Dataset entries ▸
________________________

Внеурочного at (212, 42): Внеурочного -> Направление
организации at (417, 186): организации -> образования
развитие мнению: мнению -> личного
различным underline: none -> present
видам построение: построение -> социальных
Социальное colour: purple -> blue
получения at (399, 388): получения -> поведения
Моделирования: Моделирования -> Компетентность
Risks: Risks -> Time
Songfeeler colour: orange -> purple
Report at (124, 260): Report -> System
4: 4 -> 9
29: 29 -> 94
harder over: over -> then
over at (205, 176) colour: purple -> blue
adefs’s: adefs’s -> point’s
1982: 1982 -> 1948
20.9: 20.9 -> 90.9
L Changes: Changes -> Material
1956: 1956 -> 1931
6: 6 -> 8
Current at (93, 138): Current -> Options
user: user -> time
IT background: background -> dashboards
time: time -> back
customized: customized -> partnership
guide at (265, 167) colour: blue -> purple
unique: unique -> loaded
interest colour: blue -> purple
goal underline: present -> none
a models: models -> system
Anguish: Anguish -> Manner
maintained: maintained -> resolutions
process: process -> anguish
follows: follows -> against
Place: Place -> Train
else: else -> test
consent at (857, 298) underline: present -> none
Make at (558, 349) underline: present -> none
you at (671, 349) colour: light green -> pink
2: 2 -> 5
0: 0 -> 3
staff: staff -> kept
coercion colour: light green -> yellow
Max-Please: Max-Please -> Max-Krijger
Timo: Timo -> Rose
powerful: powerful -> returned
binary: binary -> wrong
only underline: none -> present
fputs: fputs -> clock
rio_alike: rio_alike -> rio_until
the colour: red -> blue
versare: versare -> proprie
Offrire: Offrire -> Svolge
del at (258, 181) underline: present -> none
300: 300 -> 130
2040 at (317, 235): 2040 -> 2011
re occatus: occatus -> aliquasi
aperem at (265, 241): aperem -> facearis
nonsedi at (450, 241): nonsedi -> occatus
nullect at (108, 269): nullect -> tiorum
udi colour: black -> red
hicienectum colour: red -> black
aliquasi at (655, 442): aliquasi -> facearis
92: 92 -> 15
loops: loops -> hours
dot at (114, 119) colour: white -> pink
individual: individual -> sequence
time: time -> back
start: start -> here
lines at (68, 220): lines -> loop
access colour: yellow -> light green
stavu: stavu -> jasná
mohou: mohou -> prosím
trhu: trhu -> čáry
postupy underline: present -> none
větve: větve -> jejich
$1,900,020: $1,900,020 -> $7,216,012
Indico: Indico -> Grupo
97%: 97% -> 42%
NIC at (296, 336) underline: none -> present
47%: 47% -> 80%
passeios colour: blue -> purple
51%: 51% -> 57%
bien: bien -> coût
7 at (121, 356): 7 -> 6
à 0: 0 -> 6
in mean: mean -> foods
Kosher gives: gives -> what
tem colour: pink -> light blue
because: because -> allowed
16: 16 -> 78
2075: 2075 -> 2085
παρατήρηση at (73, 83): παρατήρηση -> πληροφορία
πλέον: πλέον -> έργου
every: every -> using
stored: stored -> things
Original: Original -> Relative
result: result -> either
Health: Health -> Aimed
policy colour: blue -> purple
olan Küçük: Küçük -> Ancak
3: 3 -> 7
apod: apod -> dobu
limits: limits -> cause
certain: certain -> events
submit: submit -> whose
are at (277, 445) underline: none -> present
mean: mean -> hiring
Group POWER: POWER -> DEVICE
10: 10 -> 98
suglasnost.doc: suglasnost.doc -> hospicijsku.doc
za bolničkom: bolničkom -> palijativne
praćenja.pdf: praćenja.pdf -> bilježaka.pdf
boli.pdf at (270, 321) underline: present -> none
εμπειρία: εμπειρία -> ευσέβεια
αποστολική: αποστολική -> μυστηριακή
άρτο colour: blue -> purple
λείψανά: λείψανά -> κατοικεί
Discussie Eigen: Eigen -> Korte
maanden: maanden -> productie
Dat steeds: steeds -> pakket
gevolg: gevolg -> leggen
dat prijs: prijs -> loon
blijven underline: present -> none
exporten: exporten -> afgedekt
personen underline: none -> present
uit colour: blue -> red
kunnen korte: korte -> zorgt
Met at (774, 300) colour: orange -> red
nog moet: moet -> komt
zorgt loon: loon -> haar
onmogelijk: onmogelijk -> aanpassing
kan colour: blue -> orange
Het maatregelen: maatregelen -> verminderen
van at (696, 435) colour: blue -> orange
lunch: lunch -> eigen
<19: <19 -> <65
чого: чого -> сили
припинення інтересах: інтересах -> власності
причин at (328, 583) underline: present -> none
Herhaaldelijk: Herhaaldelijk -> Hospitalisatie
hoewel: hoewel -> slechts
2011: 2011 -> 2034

________________________

Description of the task ▸ Copy out every line of the entries above, character for character, without changing anything.

Result ▸
Внеурочного at (212, 42): Внеурочного -> Направление
организации at (417, 186): организации -> образования
развитие мнению: мнению -> личного
различным underline: none -> present
видам построение: построение -> социальных
Социальное colour: purple -> blue
получения at (399, 388): получения -> поведения
Моделирования: Моделирования -> Компетентность
Risks: Risks -> Time
Songfeeler colour: orange -> purple
Report at (124, 260): Report -> System
4: 4 -> 9
29: 29 -> 94
harder over: over -> then
over at (205, 176) colour: purple -> blue
adefs’s: adefs’s -> point’s
1982: 1982 -> 1948
20.9: 20.9 -> 90.9
L Changes: Changes -> Material
1956: 1956 -> 1931
6: 6 -> 8
Current at (93, 138): Current -> Options
user: user -> time
IT background: background -> dashboards
time: time -> back
customized: customized -> partnership
guide at (265, 167) colour: blue -> purple
unique: unique -> loaded
interest colour: blue -> purple
goal underline: present -> none
a models: models -> system
Anguish: Anguish -> Manner
maintained: maintained -> resolutions
process: process -> anguish
follows: follows -> against
Place: Place -> Train
else: else -> test
consent at (857, 298) underline: present -> none
Make at (558, 349) underline: present -> none
you at (671, 349) colour: light green -> pink
2: 2 -> 5
0: 0 -> 3
staff: staff -> kept
coercion colour: light green -> yellow
Max-Please: Max-Please -> Max-Krijger
Timo: Timo -> Rose
powerful: powerful -> returned
binary: binary -> wrong
only underline: none -> present
fputs: fputs -> clock
rio_alike: rio_alike -> rio_until
the colour: red -> blue
versare: versare -> proprie
Offrire: Offrire -> Svolge
del at (258, 181) underline: present -> none
300: 300 -> 130
2040 at (317, 235): 2040 -> 2011
re occatus: occatus -> aliquasi
aperem at (265, 241): aperem -> facearis
nonsedi at (450, 241): nonsedi -> occatus
nullect at (108, 269): nullect -> tiorum
udi colour: black -> red
hicienectum colour: red -> black
aliquasi at (655, 442): aliquasi -> facearis
92: 92 -> 15
loops: loops -> hours
dot at (114, 119) colour: white -> pink
individual: individual -> sequence
time: time -> back
start: start -> here
lines at (68, 220): lines -> loop
access colour: yellow -> light green
stavu: stavu -> jasná
mohou: mohou -> prosím
trhu: trhu -> čáry
postupy underline: present -> none
větve: větve -> jejich
$1,900,020: $1,900,020 -> $7,216,012
Indico: Indico -> Grupo
97%: 97% -> 42%
NIC at (296, 336) underline: none -> present
47%: 47% -> 80%
passeios colour: blue -> purple
51%: 51% -> 57%
bien: bien -> coût
7 at (121, 356): 7 -> 6
à 0: 0 -> 6
in mean: mean -> foods
Kosher gives: gives -> what
tem colour: pink -> light blue
because: because -> allowed
16: 16 -> 78
2075: 2075 -> 2085
παρατήρηση at (73, 83): παρατήρηση -> πληροφορία
πλέον: πλέον -> έργου
every: every -> using
stored: stored -> things
Original: Original -> Relative
result: result -> either
Health: Health -> Aimed
policy colour: blue -> purple
olan Küçük: Küçük -> Ancak
3: 3 -> 7
apod: apod -> dobu
limits: limits -> cause
certain: certain -> events
submit: submit -> whose
are at (277, 445) underline: none -> present
mean: mean -> hiring
Group POWER: POWER -> DEVICE
10: 10 -> 98
suglasnost.doc: suglasnost.doc -> hospicijsku.doc
za bolničkom: bolničkom -> palijativne
praćenja.pdf: praćenja.pdf -> bilježaka.pdf
boli.pdf at (270, 321) underline: present -> none
εμπειρία: εμπειρία -> ευσέβεια
αποστολική: αποστολική -> μυστηριακή
άρτο colour: blue -> purple
λείψανά: λείψανά -> κατοικεί
Discussie Eigen: Eigen -> Korte
maanden: maanden -> productie
Dat steeds: steeds -> pakket
gevolg: gevolg -> leggen
dat prijs: prijs -> loon
blijven underline: present -> none
exporten: exporten -> afgedekt
personen underline: none -> present
uit colour: blue -> red
kunnen korte: korte -> zorgt
Met at (774, 300) colour: orange -> red
nog moet: moet -> komt
zorgt loon: loon -> haar
onmogelijk: onmogelijk -> aanpassing
kan colour: blue -> orange
Het maatregelen: maatregelen -> verminderen
van at (696, 435) colour: blue -> orange
lunch: lunch -> eigen
<19: <19 -> <65
чого: чого -> сили
припинення інтересах: інтересах -> власності
причин at (328, 583) underline: present -> none
Herhaaldelijk: Herhaaldelijk -> Hospitalisatie
hoewel: hoewel -> slechts
2011: 2011 -> 2034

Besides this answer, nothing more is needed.